The path curved around the back of the palace and cut up toward the edge of the gardens. Continuing on would bring them to the vast lawns that flanked the Ministry buildings, which she assumed was Marcus’ intention. Instead he
grabbed her hand as they passed a stone arch, which marked the edge of a set of walled and hedged gardens called the Bower of Queen Anne, planted by one of Raesinia’s illustrious ancestors in honor of his deceased wife. These were a set of narrow walkways, planted round with hedges, connecting several little clearings set with garden furniture and wound through with carefully manicured streams and beds of flowers. There was another arch at the far end, near the main drive, and one more that led directly into the building.
But—
“He’ll have men out front for certain,” Raesinia said. “We’ll be trapped in there.” She tugged her hand free of his and pointed out toward the lawn. “That way—”

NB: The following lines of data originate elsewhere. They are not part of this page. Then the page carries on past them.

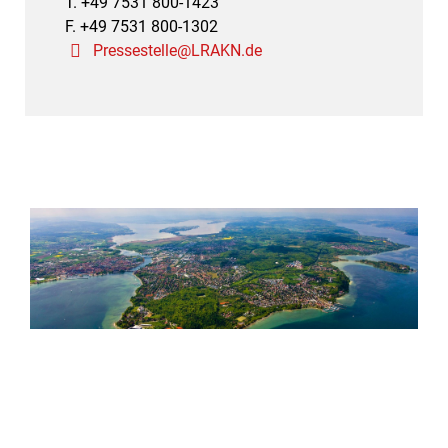
T. +49 7531 800-1423
F. +49 7531 800-1302
Pressestelle@LRAKN.de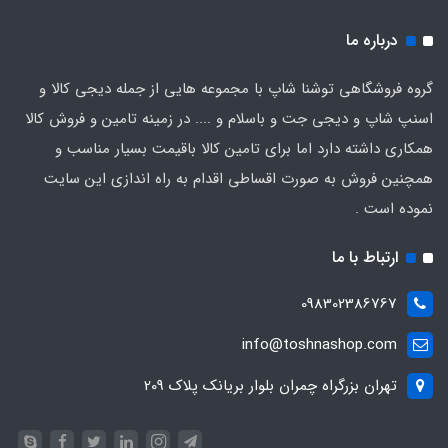
درباره ما
گروه فروشگاهی توشنا شاپ با مجموعه هایی از جمله دیجی کالا و
اسنپ شاپ و دیجی جت و باسلام و .... در زمینه تامین و فروش کالا
همکاری داشته دارد اما برای تامین کالا باقیمت بسیار مناسب و
همچنین فروش به صورت اقساطی اقدام به راه اندازی این سایت
نموده است .
ارتباط با ما
098302386767
info@toshnashop.com
تهران بزرگراه چمران بلوار بریانک پلاک 209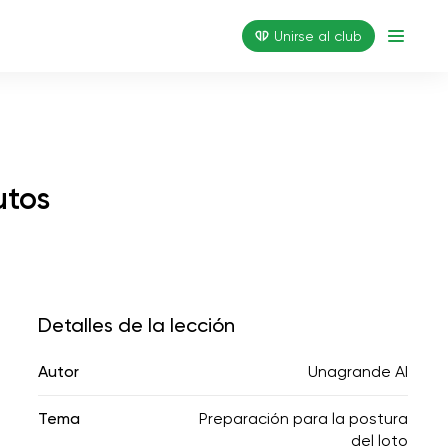
Unirse al club
utos
Detalles de la lección
Autor
Unagrande AI
Tema
Preparación para la postura
del loto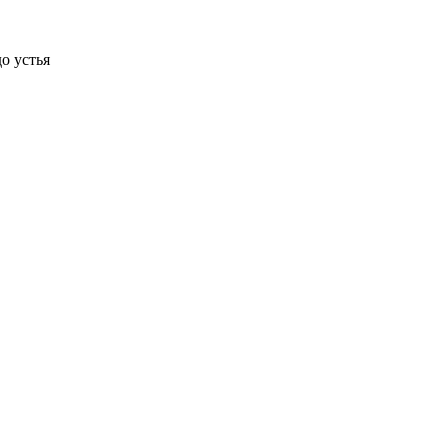
до устья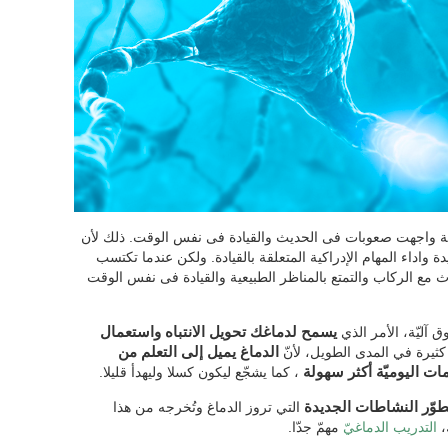
داية واجهت صعوبات فى الحديث والقيادة فى نفس الوقت. ذلك لأن
 واداء المهام الإدراكية المتعلقة بالقيادة. ولكن عندما تكتسب
مع الركاب والتمتع بالمناظر الطبيعية والقيادة فى نفس الوقت
وق آليّة، الأمر الذي
يسمح لدماغك تحويل الانتباه واستعمال
 كثيرة في المدى الطويل، لأنّ
الدماغ يميل إلى التعلم من
مات اليوميّة أكثر سهولة
، كما يشجّع ليكون كسلا وليهدأ قليلا.
 تطوّر النشاطات الجديدة
التي تروز الدماغ وتُخرجه من هذا
،
التدريب الدماغيّ
مهمّ جدّا.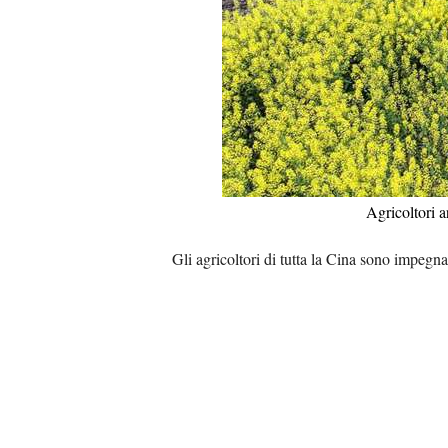
Agricoltori 
Gli agricoltori di tutta la Cina sono impegnati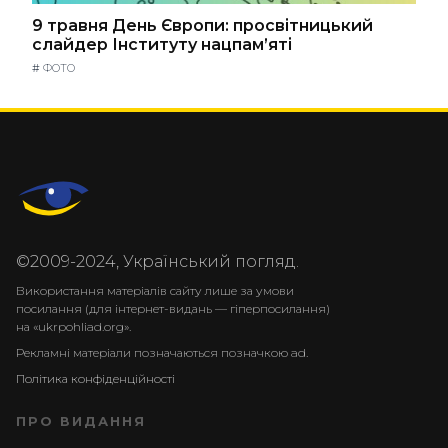
9 травня День Європи: просвітницький
слайдер Інституту нацпам’яті
#
ФОТО
©2009-2024, Український погляд.
Використання матеріалів сайту лише за умови
посилання (для інтернет-видань — гіперпосилання)
на «ukrpohliad.org».
Рекламні матеріали позначаються позначкою ad.
Політика конфіденційності
ПРО ВИДАННЯ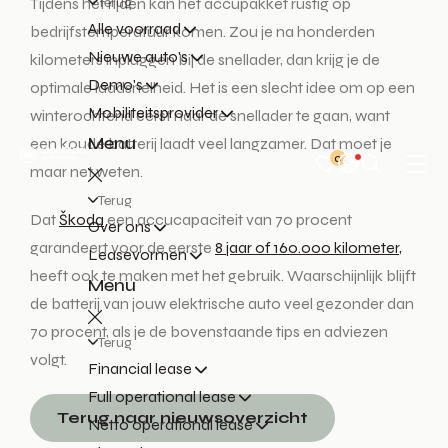
Terug
Tijdens het rijden kan het accupakket rustig op
Alle voorraad
bedrijfstemperatuur komen. Zou je na honderden
Nieuwe auto's
kilometers inpluggen bij de snellader, dan krijg je de
Demo's
optimale laadsnelheid. Het is een slecht idee om op een
Mobiliteitsprovider
winterochtend eerst naar de snellader te gaan, want
Menu
een koude batterij laadt veel langzamer. Dat moet je
0
maar net weten.
Terug
Dat
Škoda
een accucapaciteit van 70 procent
Over ons
garandeert voor de eerste
8 jaar of 160.000 kilometer
,
Leasevormen
heeft ook te maken met het gebruik. Waarschijnlijk blijft
Menu
de batterij van jouw elektrische auto veel gezonder dan
70 procent, als je de bovenstaande tips en adviezen
Terug
volgt.
Financial lease
Full operational lease
Terug naar nieuwsoverzicht
Netto operational lease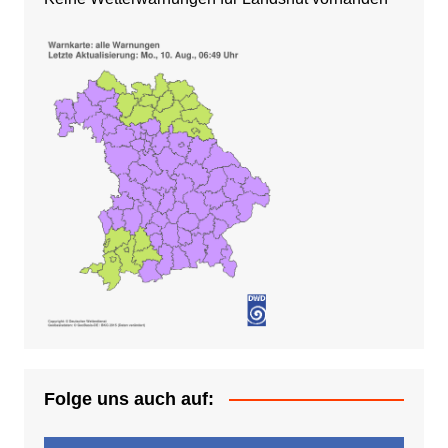
Folge uns auch auf:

“The Grays have a cavalry company,” Marcus said. “We can’t risk open fields. You said you would trust me, Your Majesty.”
She grabbed his hand and followed him into the shadows of the walled garden.
—
Raesinia had not spent much time in the Bower of Queen Anne, but evidently Marcus had, or at least he’d done a thorough job of memorizing the layout. It wasn’t exactly a hedge maze, but it had been designed to let small groups have private garden parties in little out-of-the-way spaces, and the hedged-in paths were always going through unexpected switchbacks and right-angle turns and branching at intersections marked with trellises of climbing roses. The hedges were tall enough to cut off the morning sun, so they ran through shadows except when the path curved to the east and Raesinia had to shade her eyes against sudden brilliance.
Marcus pounded through the first two intersections without even slowing down, and broke out through an archway onto an open section. Raesinia followed, working hard to match the captain’s longer strides. For all his impression of stolidity, Marcus kept up a fair turn of speed once he got going, and it was only the binding’s soothing passes through her overworked legs that let her keep up with him. Something went
pop
in her ankle—she’d rolled it jumping out the window—but the muscles and tendons reknotted before her foot came down again.